- **Task goal**
Using the entries that follow, write out the line containing "极速赛车最高倍率平台, owner: 张 -> 赵", the line containing "速赛车开奖结果官网直播, status: 已完成 -> 待办", and every line between them, exactly and nothing else.

- **Supplied material**
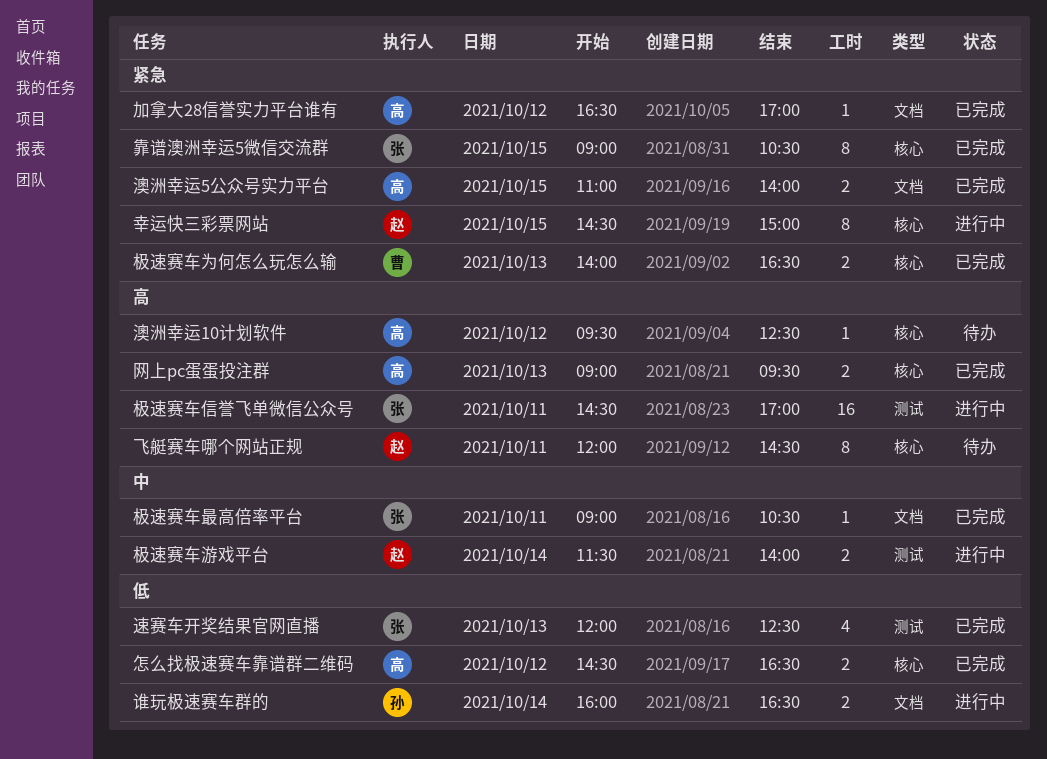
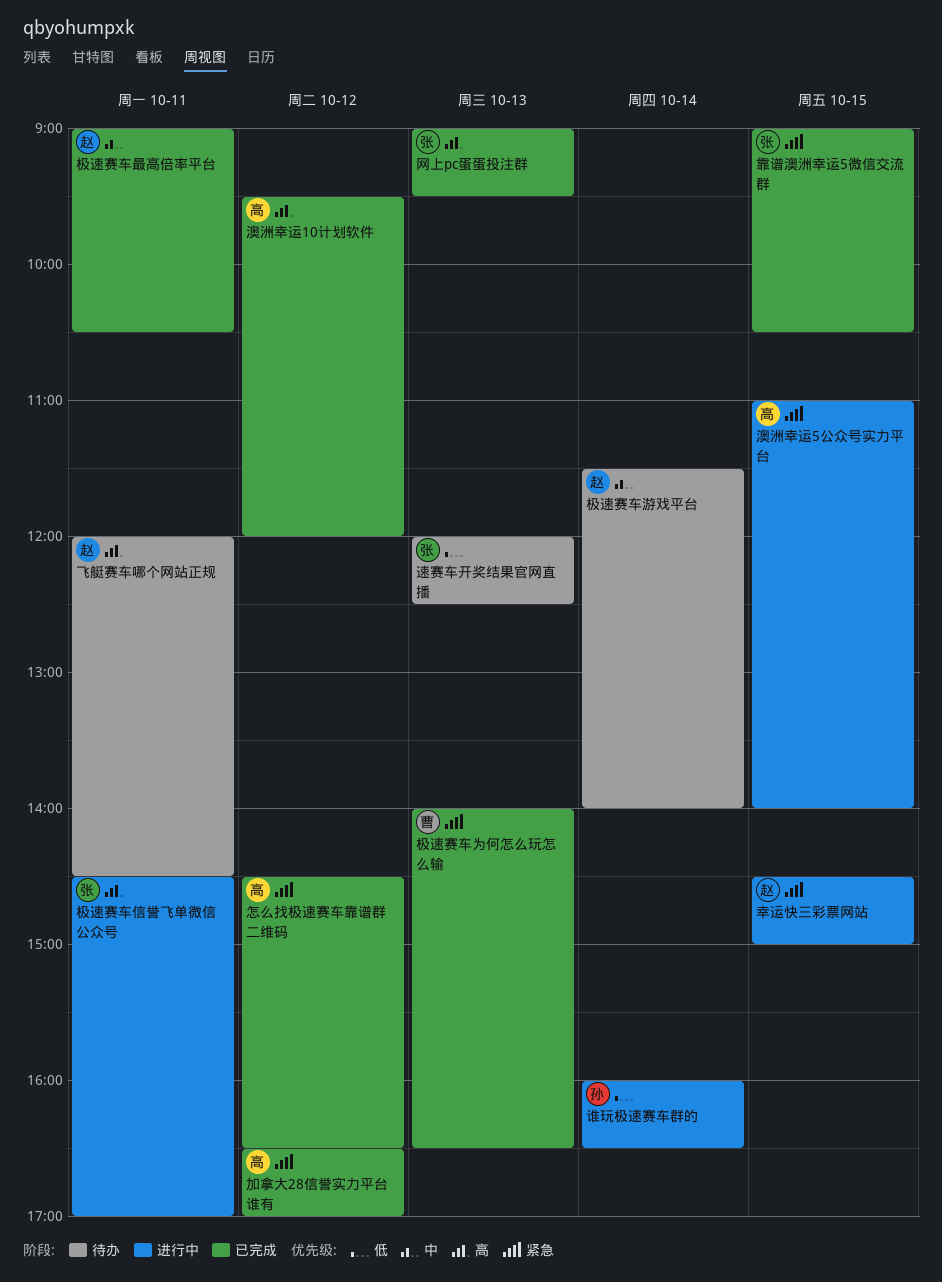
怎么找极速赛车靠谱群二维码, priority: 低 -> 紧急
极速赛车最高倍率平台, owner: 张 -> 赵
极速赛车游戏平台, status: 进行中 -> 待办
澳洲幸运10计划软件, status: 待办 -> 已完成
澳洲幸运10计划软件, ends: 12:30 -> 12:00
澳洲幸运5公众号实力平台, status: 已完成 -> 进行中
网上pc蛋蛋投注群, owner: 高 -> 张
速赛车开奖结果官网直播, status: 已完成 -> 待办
* * *
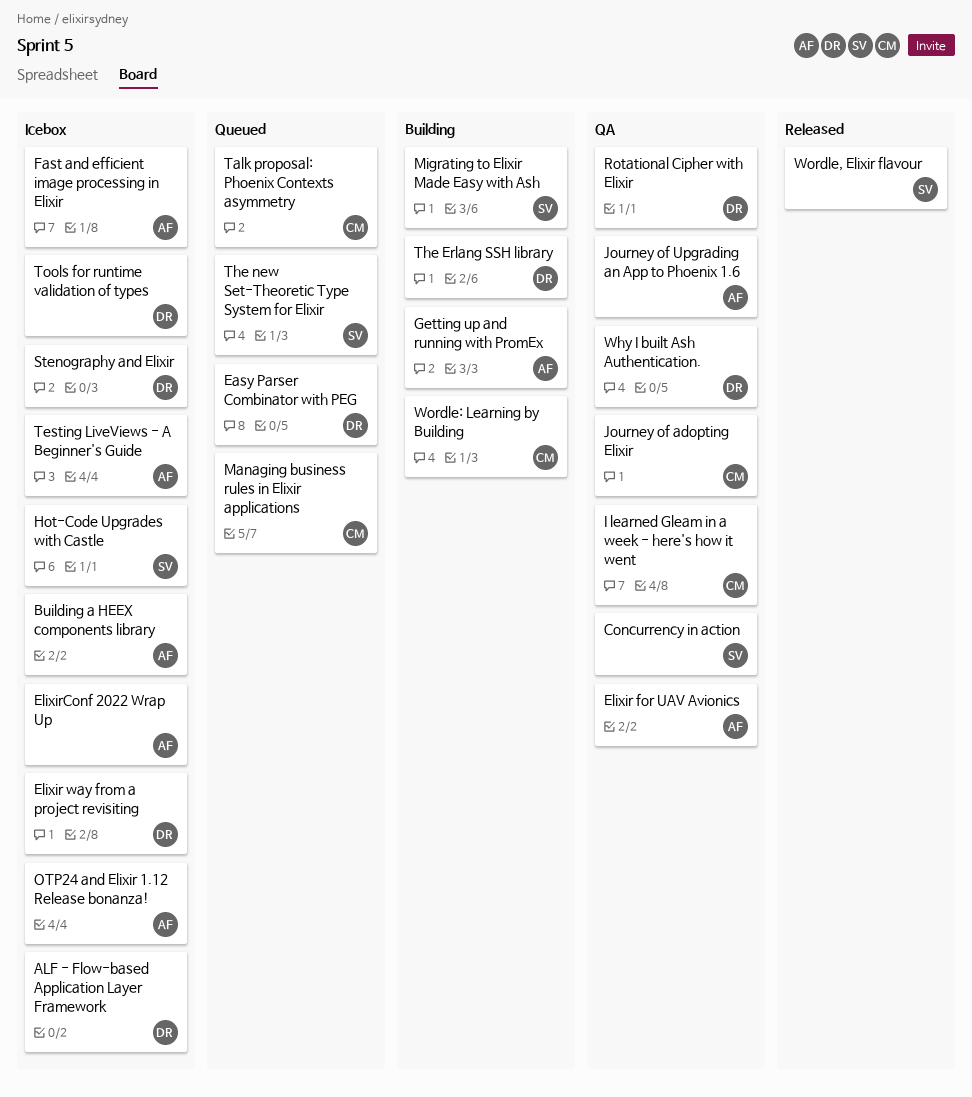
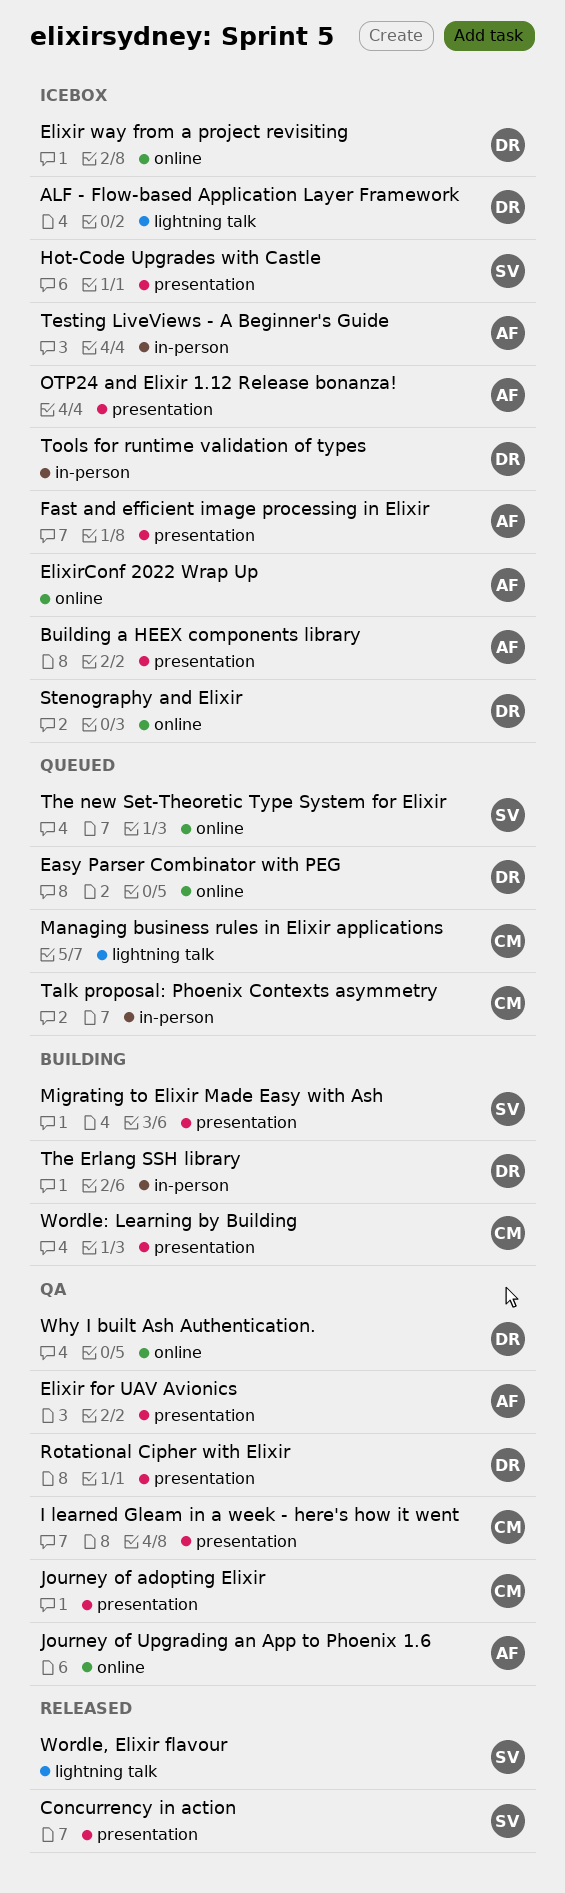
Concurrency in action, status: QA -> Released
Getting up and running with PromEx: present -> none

- **Task result**
极速赛车最高倍率平台, owner: 张 -> 赵
极速赛车游戏平台, status: 进行中 -> 待办
澳洲幸运10计划软件, status: 待办 -> 已完成
澳洲幸运10计划软件, ends: 12:30 -> 12:00
澳洲幸运5公众号实力平台, status: 已完成 -> 进行中
网上pc蛋蛋投注群, owner: 高 -> 张
速赛车开奖结果官网直播, status: 已完成 -> 待办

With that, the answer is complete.